Cover artistLouis le Brocquy (slipcase with papered boards). Illustrated throughout with 133 black and white lithographic brush drawings.
LanguageEnglish
GenreIrish Mythology
PublisherDolmen Editions IX, Dolmen Press, Dublin
Publication date
1969
Publication placeIreland
ISBN978-0-19-280373-3
OCLC59500985
891.6/231 22
LC ClassPB1397.T3 E513 1970

The Tain illustrations are a series of drawings that illustrated Táin Bó Cúailnge.

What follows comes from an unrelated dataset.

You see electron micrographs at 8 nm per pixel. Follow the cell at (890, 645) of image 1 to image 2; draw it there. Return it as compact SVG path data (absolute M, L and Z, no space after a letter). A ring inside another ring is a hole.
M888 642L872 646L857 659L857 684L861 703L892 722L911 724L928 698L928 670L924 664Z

In 1967 Louis le Brocquy was commissioned by publisher Liam Miller to illustrate Thomas Kinsella's inspired version of the Táin Bó Cúailnge, the record of Ireland's proto-historic past.

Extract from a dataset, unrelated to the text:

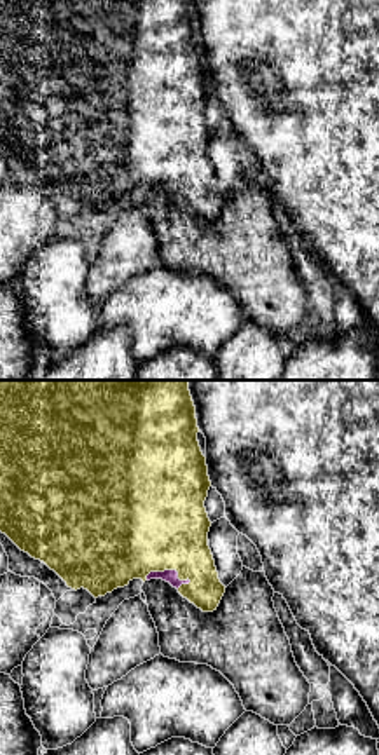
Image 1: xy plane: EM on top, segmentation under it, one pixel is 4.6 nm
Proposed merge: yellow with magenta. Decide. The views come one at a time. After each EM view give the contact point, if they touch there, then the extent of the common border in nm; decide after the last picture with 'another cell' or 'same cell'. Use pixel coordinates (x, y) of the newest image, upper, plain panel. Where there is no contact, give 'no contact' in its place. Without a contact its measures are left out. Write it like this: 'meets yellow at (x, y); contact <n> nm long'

Ailbhe Ní Bhriain remarked, "The Táin Bó Cuailnge - táin, meaning the gathering of people for a cattle raid - is a prose epic with verse passages and forms the centrepiece of the cycle of Ulster heroic stories. It tells of the exploits of King Conchobar and his chief warrior Cúchulainn (The Hound of Ulster) and of the invasion of Ulster by Queen Medb of Connacht in an attempt to capture the Brown Bull of Cuailgne." Dating as far back as the 12th century in manuscript form, this legend has been treated both academically by scholars and linguists and romantically by such Revival writers as Yeats and Lady Gregory. The Dolmen Edition of the saga was to give, in Kinsella's words, the first 'living version of the story", a version true to its blunt and brutal Gaelic character.' Louis le Brocquy painted several hundred calligraphic brush drawings over a period of six months retaining 133 illustrations. The artist noted, "Any graphic accompaniment to a story which owes its existence to the memory and concern of a people over some twelve hundred years, should decently be as impersonal as possible. The illustrations of early Celtic manuscripts express not personality but temperament. They provide not graphic comment on the text but an extension of it. Their means are not available to us today - either temperamentally or technically - but certain lessons may be learned from them relevant to the present work. In particular, they suggest that graphic images, if any, should grow spontaneously and even physically from the matter of the printed text. If these images - these marks in printer's ink - form an extension to Thomas Kinsella's Táin, they are a humble one. It is as shadows are thrown by the text that they derive their substance."